[Start of Attachment]

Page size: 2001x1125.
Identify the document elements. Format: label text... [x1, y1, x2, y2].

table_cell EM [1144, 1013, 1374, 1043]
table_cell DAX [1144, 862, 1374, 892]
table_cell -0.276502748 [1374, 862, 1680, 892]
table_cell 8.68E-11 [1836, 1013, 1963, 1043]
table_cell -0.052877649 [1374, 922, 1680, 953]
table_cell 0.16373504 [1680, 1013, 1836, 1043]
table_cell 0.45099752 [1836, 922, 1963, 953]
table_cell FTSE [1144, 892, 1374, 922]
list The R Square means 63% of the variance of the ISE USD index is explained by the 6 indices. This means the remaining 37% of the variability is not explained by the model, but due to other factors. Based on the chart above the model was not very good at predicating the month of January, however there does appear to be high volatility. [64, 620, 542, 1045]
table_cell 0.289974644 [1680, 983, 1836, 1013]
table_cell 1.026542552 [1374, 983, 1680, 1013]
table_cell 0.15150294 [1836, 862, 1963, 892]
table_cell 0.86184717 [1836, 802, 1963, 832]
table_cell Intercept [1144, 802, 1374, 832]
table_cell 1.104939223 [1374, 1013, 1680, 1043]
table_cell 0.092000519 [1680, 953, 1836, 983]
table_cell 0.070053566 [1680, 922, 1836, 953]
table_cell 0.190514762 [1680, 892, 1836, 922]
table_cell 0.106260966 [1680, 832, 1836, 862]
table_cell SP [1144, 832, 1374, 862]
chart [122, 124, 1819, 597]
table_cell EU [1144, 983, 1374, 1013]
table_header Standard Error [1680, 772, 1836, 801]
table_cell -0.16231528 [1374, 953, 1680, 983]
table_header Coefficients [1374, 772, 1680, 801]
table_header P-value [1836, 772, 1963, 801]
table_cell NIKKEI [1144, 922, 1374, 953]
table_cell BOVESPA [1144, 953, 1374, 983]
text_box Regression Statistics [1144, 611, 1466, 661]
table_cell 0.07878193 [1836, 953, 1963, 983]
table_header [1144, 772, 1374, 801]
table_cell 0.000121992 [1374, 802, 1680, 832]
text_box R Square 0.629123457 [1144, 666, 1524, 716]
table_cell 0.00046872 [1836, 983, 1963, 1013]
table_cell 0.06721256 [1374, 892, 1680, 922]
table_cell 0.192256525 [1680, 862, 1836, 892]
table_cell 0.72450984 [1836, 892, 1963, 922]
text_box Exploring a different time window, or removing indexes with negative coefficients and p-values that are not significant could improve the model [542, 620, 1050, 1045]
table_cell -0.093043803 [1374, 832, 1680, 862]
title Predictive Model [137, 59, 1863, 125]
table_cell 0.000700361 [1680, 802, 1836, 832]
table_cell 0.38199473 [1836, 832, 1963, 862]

[End of Attachment]

[Written task] Search the entries for the word "Square", then gather every line that has it.

[Response to this task]
list The R Square means 63% of the variance of the ISE USD index is explained by the 6 indices. This means the remaining 37% of the variability is not explained by the model, but due to other factors. Based on the chart above the model was not very good at predicating the month of January, however there does appear to be high volatility. [64, 620, 542, 1045]
text_box R Square 0.629123457 [1144, 666, 1524, 716]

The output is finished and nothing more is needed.